脊柱管狭窄症とは?
脊柱管狭窄症とは、脊髄が通るトンネルのような空間である「脊柱管」が、様々な原因で狭くなり、神経が圧迫されることで起こる病気です。この神経の圧迫により、腰や足に痛みやしびれ、歩行困難などの症状が現れます。
脊柱管狭窄症の原因
脊柱管狭窄症の原因は、主に以下のものが挙げられます。
- 加齢による変化: 椎間板の変性や骨の肥厚などが起こり、脊柱管が狭まることが最も一般的な原因です。
- 変形性脊椎症: 椎骨の形が変形したり、椎間関節が変性することで、脊柱管が狭まります。
- 腰椎椎間板ヘルニア: 椎間板が飛び出し、神経を圧迫することで、脊柱管が狭くなることがあります。

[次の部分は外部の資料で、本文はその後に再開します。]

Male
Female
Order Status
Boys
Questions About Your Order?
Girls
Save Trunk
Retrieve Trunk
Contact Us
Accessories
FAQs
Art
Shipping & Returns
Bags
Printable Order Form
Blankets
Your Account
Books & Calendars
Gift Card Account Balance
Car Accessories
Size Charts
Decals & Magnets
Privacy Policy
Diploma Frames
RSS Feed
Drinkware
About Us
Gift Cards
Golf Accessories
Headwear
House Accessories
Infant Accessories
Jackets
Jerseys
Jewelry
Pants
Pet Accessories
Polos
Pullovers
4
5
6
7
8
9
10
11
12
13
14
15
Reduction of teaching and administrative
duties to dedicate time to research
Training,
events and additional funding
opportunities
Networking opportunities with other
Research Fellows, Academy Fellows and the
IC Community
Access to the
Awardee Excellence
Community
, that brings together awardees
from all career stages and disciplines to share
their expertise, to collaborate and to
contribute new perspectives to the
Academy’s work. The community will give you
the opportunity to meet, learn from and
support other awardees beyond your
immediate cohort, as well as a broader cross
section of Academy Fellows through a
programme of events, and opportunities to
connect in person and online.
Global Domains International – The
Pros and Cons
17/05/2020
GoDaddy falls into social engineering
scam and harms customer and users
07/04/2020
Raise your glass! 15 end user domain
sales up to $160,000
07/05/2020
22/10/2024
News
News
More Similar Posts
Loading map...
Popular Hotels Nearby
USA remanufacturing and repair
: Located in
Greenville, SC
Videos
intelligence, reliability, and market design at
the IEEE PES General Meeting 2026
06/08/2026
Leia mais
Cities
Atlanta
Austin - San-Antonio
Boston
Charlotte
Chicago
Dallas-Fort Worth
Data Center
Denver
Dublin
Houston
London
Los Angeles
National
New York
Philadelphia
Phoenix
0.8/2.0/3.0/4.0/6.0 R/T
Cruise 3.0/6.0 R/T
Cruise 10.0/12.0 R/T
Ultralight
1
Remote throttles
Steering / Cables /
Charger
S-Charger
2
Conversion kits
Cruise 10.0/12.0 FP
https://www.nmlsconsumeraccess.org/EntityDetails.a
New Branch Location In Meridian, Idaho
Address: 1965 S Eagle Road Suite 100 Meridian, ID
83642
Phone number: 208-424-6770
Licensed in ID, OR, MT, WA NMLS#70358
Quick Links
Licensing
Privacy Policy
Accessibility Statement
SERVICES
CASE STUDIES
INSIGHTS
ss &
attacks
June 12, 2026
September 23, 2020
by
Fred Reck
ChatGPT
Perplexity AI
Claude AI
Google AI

- 外傷: 交通事故やスポーツなどによる外傷が原因となる場合もあります。
- 先天的な異常: 脊柱管が生まれつき狭い場合もあります。
脊柱管狭窄症の症状
脊柱管狭窄症の症状は、人によって異なりますが、一般的には以下の症状が見られます。
- 間欠性跛行: 歩いていると足に痛みやしびれが出て、少し休むと楽になる症状です。
- 腰痛: 腰に鈍痛や重だるさを感じることがあります。
- 下肢の痛みやしびれ: お尻から足にかけて、痛みや痺れ、感覚の鈍麻などが起こります。

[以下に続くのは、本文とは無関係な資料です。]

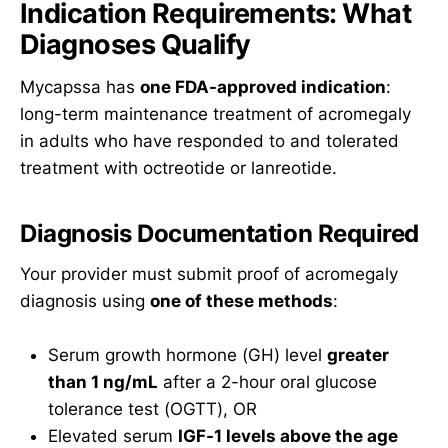
Indication Requirements: What
Diagnoses Qualify
Mycapssa has
one FDA-approved indication
:
long-term maintenance treatment of acromegaly
in adults who have responded to and tolerated
treatment with octreotide or lanreotide.
Diagnosis Documentation Required
Your provider must submit proof of acromegaly
diagnosis using
one of these methods
:
Serum growth hormone (GH) level
greater
than 1 ng/mL
after a 2-hour oral glucose
tolerance test (OGTT), OR
Elevated serum
IGF-1 levels above the age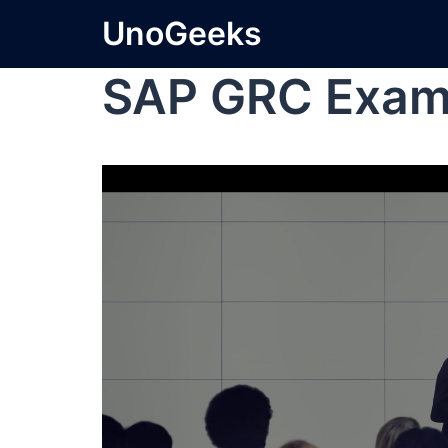
UnoGeeks
SAP GRC Exa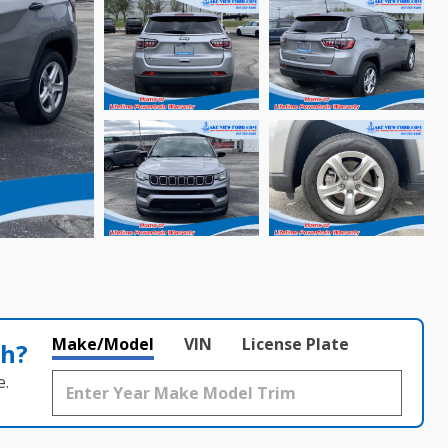
Make/Model
VIN
License Plate
th?
e.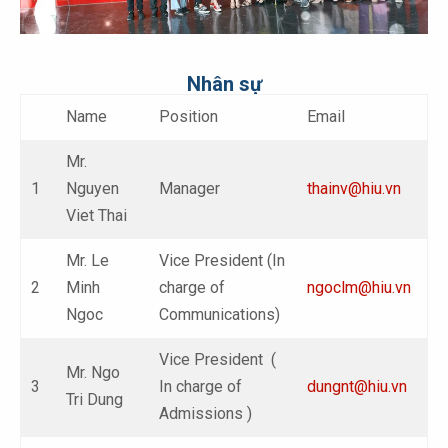
Nhân sự
Name
Position
Email
Mr.
1
Nguyen
Manager
thainv@hiu.vn
Viet Thai
Mr. Le
Vice President (In
2
Minh
charge of
ngoclm@hiu.vn
Ngoc
Communications)
Vice President (
Mr. Ngo
3
In charge of
dungnt@hiu.vn
Tri Dung
Admissions )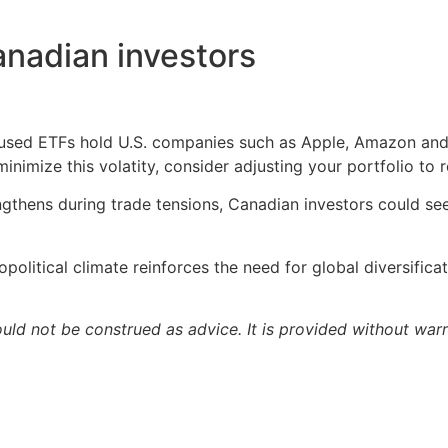
anadian investors
sed ETFs hold U.S. companies such as Apple, Amazon and Q
nimize this volatity, consider adjusting your portfolio to re
engthens during trade tensions, Canadian investors could s
political climate reinforces the need for global diversifica
ould not be construed as advice. It is provided without warr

- 下肢の筋力低下: 足がだるく感じたり、力が入りにくくなることがあります。
- 排尿・排便障害: 重症になると、排尿・排便に困難をきたすことがあります。
これらの症状は、姿勢や体位によって変化することが特徴です。例えば、前かがみになると症状が軽減し、後ろに反ると症状が悪化する傾向があります。
脊柱管狭窄症の治療法
脊柱管狭窄症の治療法は、症状の程度や患者さんの年齢、全身状態によって異なります。
保存療法
- 薬物療法: 消炎鎮痛剤、神経痛薬などを用いて、痛みやしびれを軽減します。
- 物理療法: 温熱療法、電気療法、牽引療法などを行い、症状の緩和を図ります。
- 運動療法: 腰や足の筋肉を強化し、柔軟性を高める運動を行います。
手術療法
- 椎弓切除術: 狭くなった脊柱管を広げるために、椎骨の一部を切除する手術です。
- 椎間板切除術: 椎間板を部分的に切除し、神経の圧迫を解除する手術です。
- 人工椎間板置換術: 損傷した椎間板を人工の椎間板に置き換える手術です。
脊柱管狭窄症の予防
脊柱管狭窄症は、完全に予防することは難しいですが、以下のことに注意することで、症状の進行を遅らせることができます。
- 正しい姿勢の維持: 猫背など、悪い姿勢は脊柱管を狭める原因となるため、正しい姿勢を心がけましょう。
- 適度な運動: 筋力トレーニングやストレッチなど、適度な運動を行うことで、腰周りの筋肉を強化し、脊柱を安定させることができます。
- 体重管理: 肥満は腰椎への負担を増やすため、適正体重を維持しましょう。
- 生活習慣の改善: 長時間の同じ姿勢での作業や、重いものを持ち上げる動作は避けましょう。
まとめ
脊柱管狭窄症は、加齢とともに発症する可能性が高く、一度発症すると完全に治癒することは難しい病気です。しかし、早期に治療を開始し、適切な運動療法や生活習慣の改善を行うことで、症状の悪化を遅らせ、快適な生活を送ることができます。
もし、腰や足に痛みやしびれを感じたら、早めに整形外科を受診し、適切な診断と治療を受けることが大切です。
ご自身の症状について、より詳しく知りたい場合は、医師にご相談ください。